Au sixième jour des opérations de déblaiement et malgré l’arrêt officiel des expulsions et la « main tendue » du premier ministre Edouard Philippe, la tension était loin d’être retombée dans la « zone à défendre » (ZAD) de Notre-Dame-des-Landes, samedi 14 avril, laissant présager un week-end agité. Deux manifestations « contre la politique antisociale d’Emmanuel Macron et contre les expulsions » sont prévues samedi à Nantes, et un appel au rassemblement dimanche le long du chemin de Suez, dans la ZAD, a été lancé.

Dans la matinée de samedi, le ton semblait donné avec de nouveaux tirs de grenades lacrymogènes dans deux endroits de la ZAD, à l’occasion d’une incursion des gendarmes. La veille, déjà, sur la D81, l’un des deux axes traversant la zone du nord vers le sud, un blindé de la gendarmerie s’était enlisé, lors d’une opération coup de poing. Il avait été dégagé après un barrage de grenades lacrymogènes.

Un drone pour surveiller la ZAD

La carte de la ZAD de Notre-Dame-des-Landes, avec les principales installations. / https://zad.nadir.org/spip.php?article5382

Mais dans l’après-midi, l’accès à la D281, la route des chicanes, était « libre ». Il était possible d’y marcher, à condition de montrer patte blanche et de justifier de sa qualité. Tous les 300 mètres était garé un fourgon de gendarmes mobiles, son équipage observant le « front » − le côté des zadistes – et les arrières, en cas d’une hypothétique attaque à revers ou pour couper le ravitaillement aux zadistes, selon les gendarmes.

Au loin, un hélicoptère survolait la zone, en altitude. A proximité des points chauds que sont les secteurs appelés les Vraies Rouges, Lama Sacré et Youpi Youpi, les gendarmes utilisaient un drone pour épier les moindres gestes des zadistes. « Vous entendez, ils creusent des tranchées », affirmaient-ils. Même si, ont-ils admis, la journée de vendredi a été « calme ».

Les gendarmes sont dispensés de manifestation à Nantes – « en zone urbaine, ce seront les CRS », affirme un gradé de la gendarmerie. Mais ils savent qu’ils resteront sur la ZAD pour quelque temps encore, pour surveiller le déblaiement des parcelles, garantir la circulation sur les départementales 281 et 81 et prévenir toute réoccupation illégale, comme l’ont rappelé la préfète de la région Pays de la Loire, Nicole Klein, et le premier ministre.

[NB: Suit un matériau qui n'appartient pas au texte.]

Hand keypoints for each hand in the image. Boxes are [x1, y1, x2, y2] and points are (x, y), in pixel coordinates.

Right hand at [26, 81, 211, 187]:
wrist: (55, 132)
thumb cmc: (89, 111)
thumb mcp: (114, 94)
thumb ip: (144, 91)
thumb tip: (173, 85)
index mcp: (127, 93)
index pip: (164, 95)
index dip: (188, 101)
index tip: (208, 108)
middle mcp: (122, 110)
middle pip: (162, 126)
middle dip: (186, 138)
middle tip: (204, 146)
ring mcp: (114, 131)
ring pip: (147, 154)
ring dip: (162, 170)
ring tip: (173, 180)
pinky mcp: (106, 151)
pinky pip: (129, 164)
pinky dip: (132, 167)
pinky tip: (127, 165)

Renforts chez les zadistes

De l’autre côté de la « ligne de front », parmi les zadistes, chaque moment de répit est consacré à la récupération de ce qui peut l’être : avec trois cabanes détruites, il est possible d’en reconstruire une nouvelle. Ces moments de calme sont aussi mis à profit pour réparer les barricades endommagées lors des interventions des gendarmes, et pour se livrer aux préparatifs : des projectiles divers sont entassés, des masques de protection rassemblés…

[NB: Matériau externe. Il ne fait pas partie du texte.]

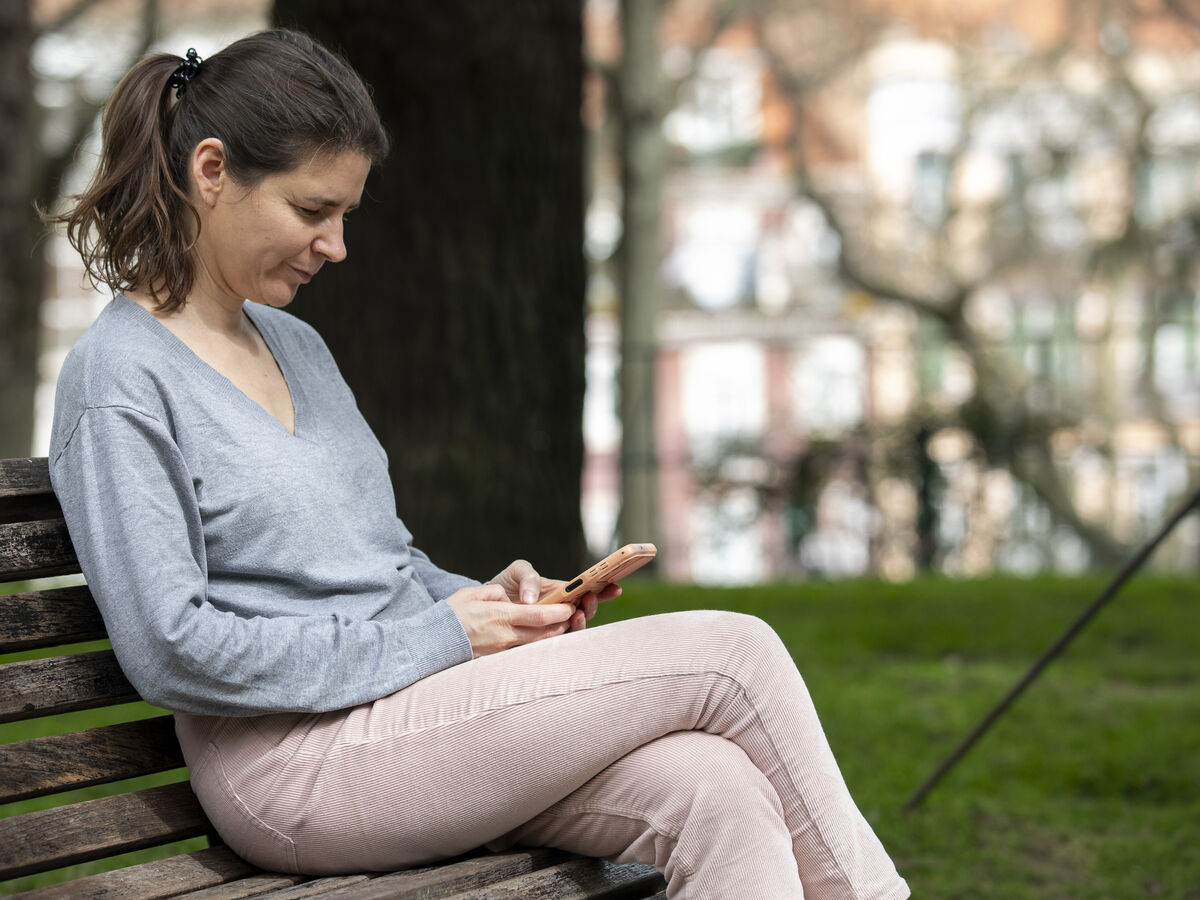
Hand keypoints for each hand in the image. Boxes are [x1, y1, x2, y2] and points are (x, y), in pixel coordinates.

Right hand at [445, 582, 574, 655]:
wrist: (431, 643)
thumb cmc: (449, 615)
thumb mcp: (472, 594)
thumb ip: (494, 593)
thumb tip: (508, 598)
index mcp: (500, 616)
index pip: (539, 616)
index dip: (558, 612)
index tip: (570, 606)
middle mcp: (504, 636)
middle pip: (543, 633)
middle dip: (561, 625)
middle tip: (572, 617)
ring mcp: (501, 651)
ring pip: (535, 645)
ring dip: (551, 636)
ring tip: (560, 628)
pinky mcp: (496, 660)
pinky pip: (521, 652)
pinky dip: (534, 645)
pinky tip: (540, 639)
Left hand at [491, 559, 622, 632]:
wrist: (486, 604)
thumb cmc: (506, 584)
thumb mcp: (517, 571)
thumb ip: (528, 578)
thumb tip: (533, 599)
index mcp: (561, 591)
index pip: (586, 590)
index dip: (603, 589)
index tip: (615, 587)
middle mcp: (561, 609)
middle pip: (586, 610)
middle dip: (592, 605)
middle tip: (588, 600)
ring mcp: (552, 625)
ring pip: (574, 627)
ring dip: (581, 621)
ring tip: (576, 614)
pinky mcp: (539, 639)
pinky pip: (556, 641)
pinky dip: (563, 636)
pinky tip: (562, 630)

En ce début de week-end, où la zone commence à se remplir de nouveaux venus aux chaussures et vêtements propres, des panneaux détaillant les différents types de grenades utilisés par les gendarmes et leurs dangers sont affichés à leur intention. Les habitués de ce type de luttes ont le visage dissimulé derrière un passe-montagne ; seuls certains avancent à visage découvert, une carte à la main, à la recherche de leur chemin. La lutte s’internationalise aussi : on entend parler espagnol, allemand.

Même si la ZAD n’est pas l’abri d’une nouvelle incursion des gendarmes, à l’image de celle ayant eu lieu samedi matin, c’est à Nantes, dans l’après-midi, que devrait se cristalliser une partie de la colère contre les expulsions. Dans la matinée de vendredi, plusieurs fourgons étaient déjà disposés aux abords du bâtiment de la préfecture, place Roger Salengro.

La préfecture a confirmé la tenue des deux manifestations – aucune des deux n’a été déclarée –, la première à 14 h 30 à l’appel de l’intersyndicale et des étudiants, et la seconde à 16 h 30 contre les expulsions sur la ZAD. En marge de la conférence de presse de la préfète vendredi, son entourage relevait que les manifestations de soutien à Notre-Dame-des-Landes rassemblaient de moins en moins de participants, mais qu’il y avait un « risque », avec le cumul des étudiants et de l’intersyndicale.

Dominique Fesneau, l’un des trois présidents de l’Acipa, la principale association d’opposants à l’ex-aéroport, s’interrogeait, lui, sur l’opportunité de s’associer à la manifestation de Nantes. « Nous avons peur que la colère et un esprit vengeur qui s’explique l’emportent. Et des provocations, aussi ». L’Acipa a donc lancé un appel à « venir en masse » dimanche, à partir de midi, sur la ZAD.